Er liefert keine Bestandsaufnahme mit Vollständigkeits-Absichten, sondern einen Rundblick am Horizont des zeitgenössischen Kontrabass-Spiels entlang; Vollständigkeit wäre ohnehin, bei der unübersehbaren Fülle an gegenwärtigen kompositorischen Personalstilen ein vermessener Anspruch. Man kann aber davon ausgehen, dass er aus dieser Fülle eine Auswahl getroffen hat, die sich zu einem runden Gesamtbild und einer repräsentativ und persönlich pointierten Sicht zusammenschließt. Bei Paul Cannon bleibt der Horizont aber weit und offen. Das Ensemble Modern, die Sopranistin Rinnat Moriah, das Arditti Quartet, die Cellistin Eva Böcker, der Elektroniker Felix Dreher sowie die Schlagwerker Rainer Römer und David Haller unterstützen ihn.

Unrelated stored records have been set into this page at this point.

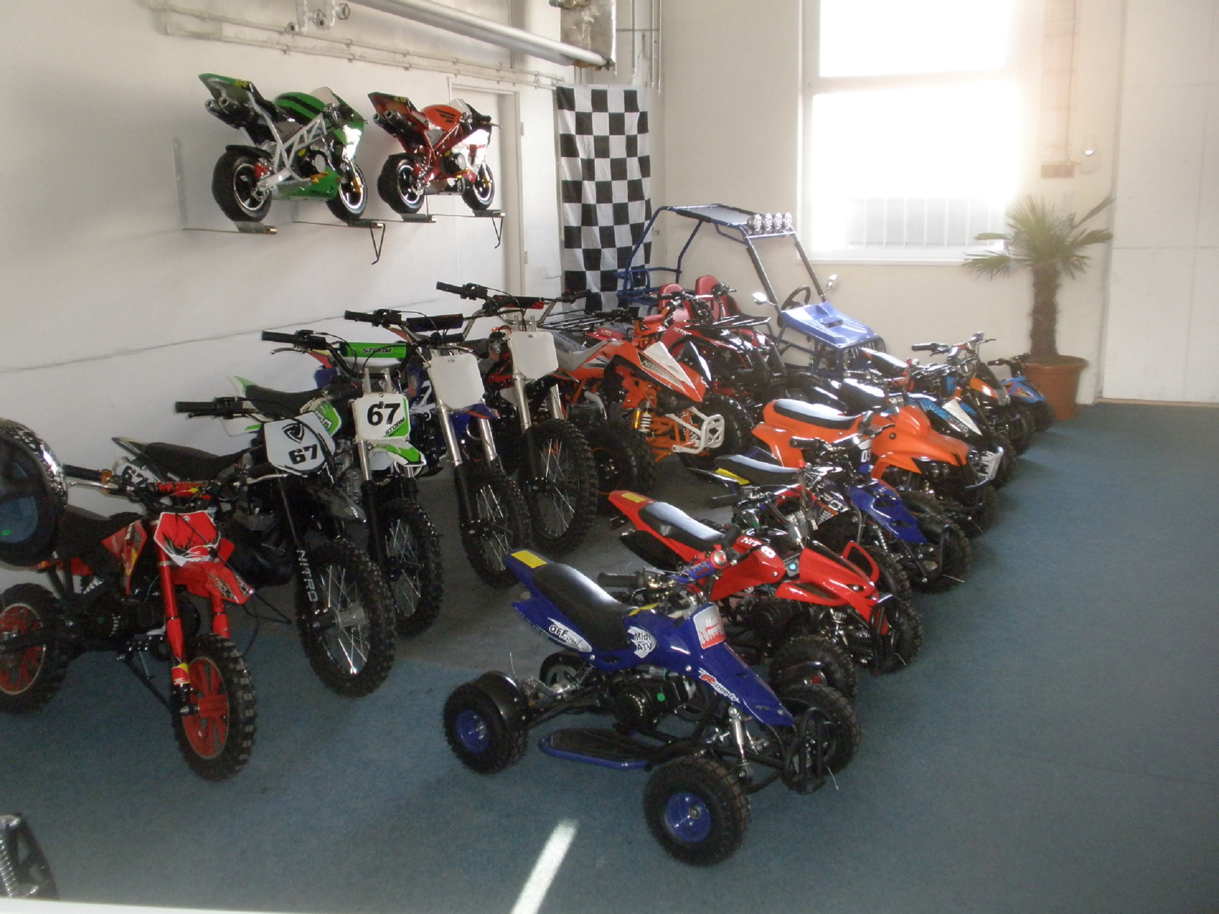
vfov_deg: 38.7
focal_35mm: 37
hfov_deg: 50.1
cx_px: 610
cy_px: 457
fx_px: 1303
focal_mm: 6.6
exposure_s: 1/30
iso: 200
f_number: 3.5
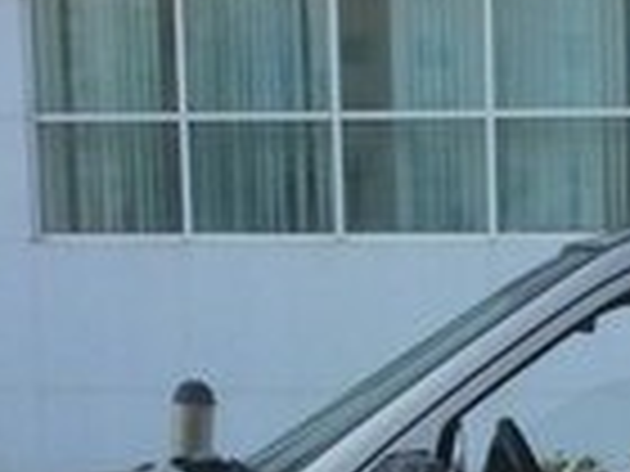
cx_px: 747
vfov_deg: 10.4
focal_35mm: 137
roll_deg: +0.8
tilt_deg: -9.6
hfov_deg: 14.0
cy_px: 762
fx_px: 2493
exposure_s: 1/720
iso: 32
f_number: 2.2
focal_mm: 4.15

Die Auswahl der Komponisten bedient sich aus dem reichen Reservoir, das sich in der langen Arbeit des Ensemble Modern gebildet hat. Ein Schwerpunkt liegt gleichwohl auf jüngeren Jahrgängen. Senior unter den vertretenen Komponisten ist Cannons Ostküsten-Landsmann Elliott Carter. Er ist mit „Figment III“, einer Komposition für Kontrabass solo aus dem Jahr 2007 vertreten, die ein erhebliches Maß an technischer Virtuosität verlangt.
Frau mit 100 Köpfen
Der Nächstältere ist Brian Ferneyhough, einer der einflussreichsten Komponisten seiner Generation, zusammen vielleicht mit Kaija Saariaho, von der Cannon das vielschichtige „Folia“ für Kontrabass und Ensemble eingespielt hat. Die jüngsten Komponisten sind Vito Žuraj und Ondrej Adámek, beide Jahrgang 1979. Žuraj hat sich bei „La femme de 100 tetes“ (oder heißt es „la femme sans tete“? Man muss genau hinhören) an Max Ernst orientiert. Adámeks „Chamber Noise“ macht nicht nur einen Scherz aus der Zusammenziehung von Kammermusik und Noise, sondern weist auf eine Beziehung zum japanischen No-Theater, wobei nicht nur die Musik, sondern auch Gesten und Gesichtsausdrücke (die aus naheliegenden Gründen auf der CD wegfallen) der Aufführenden präzise notiert sind. Und auch der Bassist zeigt sich als Komponist: „Transition“ konzentriert klanglich verfremdetes, mehrdimensionales und differenziertes Solo-Bass-Spiel auf knapp dreieinhalb Minuten. Und mit Bernhard Ganders übermütigem „Take Five For Three“ für Kontrabass und zwei Schlagzeuger verlassen wir am Ende den Konsens-Sektor der Neuen Musik.